009
マリーナは拾った少年を置いて去ろうとしたが、必死についてくる。
「ねぇ、あなたにあげる仕事はないわ。帰ってくれる?」
「いやだ!何か役に立ちたいんだ!」
「どうして?自分の気持ちのため?だったら迷惑よ。帰りなさい。」
「うぅぅ、帰るとこなんかない。
一緒に居たいんだ。役に立ちたいんだ!」
(寂しがりの自己中なの?)
「それも自分のため?迷惑ね。
ねぇ、もしあなたが強くなったら、どうする?」
「スラムのみんなを助ける!!」
(余裕がないのに人助けなの?)
「自分の食べ物が減っても?」
「減ってもいい!みんなで生きたい!!」
(そう言うの嫌いじゃないかも)
「あなた、なかなか面白いかもね。てっきり勇者になるとか言うと思ったわ。
いいでしょう。雑用として雇ったげる。
名前は?」
「クロウ!」
「じゃあクロウよろしくね。」
マリーナはクロウを洗浄魔法で清潔にすると、宿屋に連れ帰り、宿屋の主人に声をかけた。

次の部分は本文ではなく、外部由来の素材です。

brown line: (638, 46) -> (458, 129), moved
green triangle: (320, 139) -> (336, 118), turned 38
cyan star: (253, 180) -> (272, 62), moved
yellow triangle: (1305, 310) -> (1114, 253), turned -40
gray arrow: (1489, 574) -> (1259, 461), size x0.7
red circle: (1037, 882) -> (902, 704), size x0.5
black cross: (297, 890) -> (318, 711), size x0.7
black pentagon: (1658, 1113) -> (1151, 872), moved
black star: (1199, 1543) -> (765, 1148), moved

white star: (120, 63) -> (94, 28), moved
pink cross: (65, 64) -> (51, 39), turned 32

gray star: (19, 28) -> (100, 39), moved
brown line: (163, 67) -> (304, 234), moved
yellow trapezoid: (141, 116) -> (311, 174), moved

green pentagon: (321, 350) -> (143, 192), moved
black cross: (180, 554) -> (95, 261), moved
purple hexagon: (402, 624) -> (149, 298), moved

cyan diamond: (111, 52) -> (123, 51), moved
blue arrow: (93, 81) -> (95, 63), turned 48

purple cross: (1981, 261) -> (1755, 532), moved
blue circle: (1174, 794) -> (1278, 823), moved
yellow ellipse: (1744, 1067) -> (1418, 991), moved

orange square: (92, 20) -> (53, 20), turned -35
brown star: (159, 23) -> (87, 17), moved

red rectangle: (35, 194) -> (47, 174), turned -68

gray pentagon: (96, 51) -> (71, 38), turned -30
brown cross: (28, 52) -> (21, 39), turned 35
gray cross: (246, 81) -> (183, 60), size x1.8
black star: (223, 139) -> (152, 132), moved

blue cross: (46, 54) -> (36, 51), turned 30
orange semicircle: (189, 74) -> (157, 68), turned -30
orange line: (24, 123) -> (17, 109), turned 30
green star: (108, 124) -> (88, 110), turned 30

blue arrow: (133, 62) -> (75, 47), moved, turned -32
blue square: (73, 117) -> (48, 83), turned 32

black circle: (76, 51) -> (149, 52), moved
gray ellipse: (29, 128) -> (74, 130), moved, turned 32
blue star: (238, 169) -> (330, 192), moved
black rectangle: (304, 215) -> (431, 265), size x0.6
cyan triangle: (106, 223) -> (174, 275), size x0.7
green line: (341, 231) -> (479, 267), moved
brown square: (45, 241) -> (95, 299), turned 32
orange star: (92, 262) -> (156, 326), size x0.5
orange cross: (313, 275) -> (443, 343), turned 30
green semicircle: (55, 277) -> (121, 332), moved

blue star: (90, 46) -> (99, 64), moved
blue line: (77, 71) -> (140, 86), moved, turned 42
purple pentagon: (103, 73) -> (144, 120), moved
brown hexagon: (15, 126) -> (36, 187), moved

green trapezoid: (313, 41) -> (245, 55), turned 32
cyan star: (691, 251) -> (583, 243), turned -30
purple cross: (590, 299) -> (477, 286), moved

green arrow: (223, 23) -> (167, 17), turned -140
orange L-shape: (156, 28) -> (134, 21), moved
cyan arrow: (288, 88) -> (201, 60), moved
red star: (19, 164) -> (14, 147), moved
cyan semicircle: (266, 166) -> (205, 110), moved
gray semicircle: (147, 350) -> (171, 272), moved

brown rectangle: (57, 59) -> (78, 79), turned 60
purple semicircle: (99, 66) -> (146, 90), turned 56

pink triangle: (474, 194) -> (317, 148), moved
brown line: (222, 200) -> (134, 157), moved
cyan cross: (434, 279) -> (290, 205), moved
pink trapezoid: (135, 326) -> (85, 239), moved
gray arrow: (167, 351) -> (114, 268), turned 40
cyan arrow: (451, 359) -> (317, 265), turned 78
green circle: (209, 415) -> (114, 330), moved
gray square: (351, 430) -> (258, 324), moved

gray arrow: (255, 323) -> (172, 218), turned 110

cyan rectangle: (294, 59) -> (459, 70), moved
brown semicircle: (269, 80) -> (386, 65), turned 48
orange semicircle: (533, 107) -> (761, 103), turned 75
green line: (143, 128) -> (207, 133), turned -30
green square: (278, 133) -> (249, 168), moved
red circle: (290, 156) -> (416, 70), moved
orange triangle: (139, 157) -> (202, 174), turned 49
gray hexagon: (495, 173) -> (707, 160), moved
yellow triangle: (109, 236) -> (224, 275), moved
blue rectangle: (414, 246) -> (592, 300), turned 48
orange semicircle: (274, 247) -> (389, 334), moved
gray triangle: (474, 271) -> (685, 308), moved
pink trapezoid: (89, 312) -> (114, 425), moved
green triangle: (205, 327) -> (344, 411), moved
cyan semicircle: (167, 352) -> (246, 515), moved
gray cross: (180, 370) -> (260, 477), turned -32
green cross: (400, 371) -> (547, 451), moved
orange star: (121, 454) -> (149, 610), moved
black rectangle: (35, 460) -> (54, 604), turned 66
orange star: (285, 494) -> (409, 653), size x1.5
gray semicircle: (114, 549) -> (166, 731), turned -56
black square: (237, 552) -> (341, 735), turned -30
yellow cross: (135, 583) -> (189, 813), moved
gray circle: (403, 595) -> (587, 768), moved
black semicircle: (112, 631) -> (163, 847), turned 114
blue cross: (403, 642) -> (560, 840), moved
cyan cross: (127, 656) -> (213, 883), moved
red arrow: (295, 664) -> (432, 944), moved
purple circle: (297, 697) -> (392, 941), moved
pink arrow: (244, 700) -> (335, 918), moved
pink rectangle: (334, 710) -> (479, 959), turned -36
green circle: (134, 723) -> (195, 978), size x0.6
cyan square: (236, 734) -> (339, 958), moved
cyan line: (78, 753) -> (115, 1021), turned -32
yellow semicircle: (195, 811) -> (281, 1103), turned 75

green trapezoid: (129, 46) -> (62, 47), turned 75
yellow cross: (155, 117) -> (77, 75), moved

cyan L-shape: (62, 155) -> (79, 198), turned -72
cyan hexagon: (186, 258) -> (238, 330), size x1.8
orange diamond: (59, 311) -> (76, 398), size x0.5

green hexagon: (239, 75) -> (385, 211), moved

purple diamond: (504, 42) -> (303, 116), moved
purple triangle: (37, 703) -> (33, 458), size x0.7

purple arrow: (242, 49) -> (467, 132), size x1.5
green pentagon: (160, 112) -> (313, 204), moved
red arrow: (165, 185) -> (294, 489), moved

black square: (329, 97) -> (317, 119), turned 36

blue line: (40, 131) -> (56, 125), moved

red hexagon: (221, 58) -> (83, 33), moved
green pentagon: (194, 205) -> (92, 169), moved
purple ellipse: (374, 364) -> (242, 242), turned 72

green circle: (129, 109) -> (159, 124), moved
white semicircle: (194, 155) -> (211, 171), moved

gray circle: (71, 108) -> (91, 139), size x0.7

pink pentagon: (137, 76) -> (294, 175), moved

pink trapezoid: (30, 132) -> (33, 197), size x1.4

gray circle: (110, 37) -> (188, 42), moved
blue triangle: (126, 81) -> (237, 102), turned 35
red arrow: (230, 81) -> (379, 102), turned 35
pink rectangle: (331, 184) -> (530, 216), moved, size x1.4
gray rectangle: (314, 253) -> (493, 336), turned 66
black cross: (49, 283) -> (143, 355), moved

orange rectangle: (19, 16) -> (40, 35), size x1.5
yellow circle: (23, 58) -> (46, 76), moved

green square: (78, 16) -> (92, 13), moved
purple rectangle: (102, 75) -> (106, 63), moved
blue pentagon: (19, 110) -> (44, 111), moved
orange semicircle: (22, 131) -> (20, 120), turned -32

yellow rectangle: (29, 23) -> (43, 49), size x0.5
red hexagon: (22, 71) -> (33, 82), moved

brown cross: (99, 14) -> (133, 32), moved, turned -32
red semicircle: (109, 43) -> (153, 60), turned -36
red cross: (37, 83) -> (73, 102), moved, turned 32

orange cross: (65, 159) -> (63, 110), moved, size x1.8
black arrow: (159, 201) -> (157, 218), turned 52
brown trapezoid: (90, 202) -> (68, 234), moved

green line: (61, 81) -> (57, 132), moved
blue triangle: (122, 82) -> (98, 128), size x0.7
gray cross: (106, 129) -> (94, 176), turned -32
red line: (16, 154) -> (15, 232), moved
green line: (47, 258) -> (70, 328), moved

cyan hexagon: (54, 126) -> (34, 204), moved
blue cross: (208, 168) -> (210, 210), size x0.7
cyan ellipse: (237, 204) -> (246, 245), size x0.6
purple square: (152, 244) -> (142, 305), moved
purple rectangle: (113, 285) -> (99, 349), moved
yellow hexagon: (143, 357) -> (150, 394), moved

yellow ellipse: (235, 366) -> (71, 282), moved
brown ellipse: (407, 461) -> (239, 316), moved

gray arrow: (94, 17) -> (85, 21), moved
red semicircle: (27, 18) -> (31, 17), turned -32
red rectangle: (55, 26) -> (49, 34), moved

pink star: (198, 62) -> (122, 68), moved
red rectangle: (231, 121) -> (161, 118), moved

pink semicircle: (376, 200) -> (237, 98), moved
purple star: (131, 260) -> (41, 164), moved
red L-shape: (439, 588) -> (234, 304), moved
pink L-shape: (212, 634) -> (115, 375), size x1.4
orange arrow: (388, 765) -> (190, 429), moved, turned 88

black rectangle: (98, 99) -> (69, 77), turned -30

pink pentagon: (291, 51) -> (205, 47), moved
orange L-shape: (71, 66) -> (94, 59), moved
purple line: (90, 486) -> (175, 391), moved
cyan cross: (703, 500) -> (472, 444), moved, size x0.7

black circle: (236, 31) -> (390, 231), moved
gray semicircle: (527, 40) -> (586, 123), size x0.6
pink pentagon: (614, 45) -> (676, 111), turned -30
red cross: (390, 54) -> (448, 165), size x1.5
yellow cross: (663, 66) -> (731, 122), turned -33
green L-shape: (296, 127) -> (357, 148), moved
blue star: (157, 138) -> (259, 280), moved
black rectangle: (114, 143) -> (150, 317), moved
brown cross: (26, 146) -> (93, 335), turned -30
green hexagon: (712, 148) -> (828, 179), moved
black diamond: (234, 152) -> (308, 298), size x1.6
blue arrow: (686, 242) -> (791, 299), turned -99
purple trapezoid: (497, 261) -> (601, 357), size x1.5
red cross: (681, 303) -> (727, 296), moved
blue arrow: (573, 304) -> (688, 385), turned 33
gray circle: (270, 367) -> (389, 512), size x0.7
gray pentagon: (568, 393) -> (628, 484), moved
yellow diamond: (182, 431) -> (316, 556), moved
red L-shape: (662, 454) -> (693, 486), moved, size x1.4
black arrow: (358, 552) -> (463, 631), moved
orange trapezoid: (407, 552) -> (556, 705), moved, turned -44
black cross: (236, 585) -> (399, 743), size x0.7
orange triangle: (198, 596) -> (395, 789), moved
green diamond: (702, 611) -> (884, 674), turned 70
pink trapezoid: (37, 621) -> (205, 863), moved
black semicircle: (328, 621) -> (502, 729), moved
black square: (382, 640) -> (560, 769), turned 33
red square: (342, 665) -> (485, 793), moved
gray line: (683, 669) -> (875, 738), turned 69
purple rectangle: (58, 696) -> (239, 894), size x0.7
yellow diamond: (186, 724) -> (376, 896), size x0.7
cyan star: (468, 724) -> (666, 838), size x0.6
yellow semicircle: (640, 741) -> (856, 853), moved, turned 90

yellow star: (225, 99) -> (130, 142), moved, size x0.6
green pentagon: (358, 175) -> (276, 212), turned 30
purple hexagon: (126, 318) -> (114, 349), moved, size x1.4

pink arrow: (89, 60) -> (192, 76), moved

「もう1人一緒に泊まっていいかな?雑用係を雇ったのよ」
「あいよー
・・・お客さん、お部屋を汚さないで下さいね」
宿屋の主人はニンマリしている。
(勘違いすんなよ、クソオヤジ!違うからな!)
◆◆◆◆◆
その頃、騎士団には、褒賞目当ての市民に黒髪黒目の女性がたくさん連れてこられていた。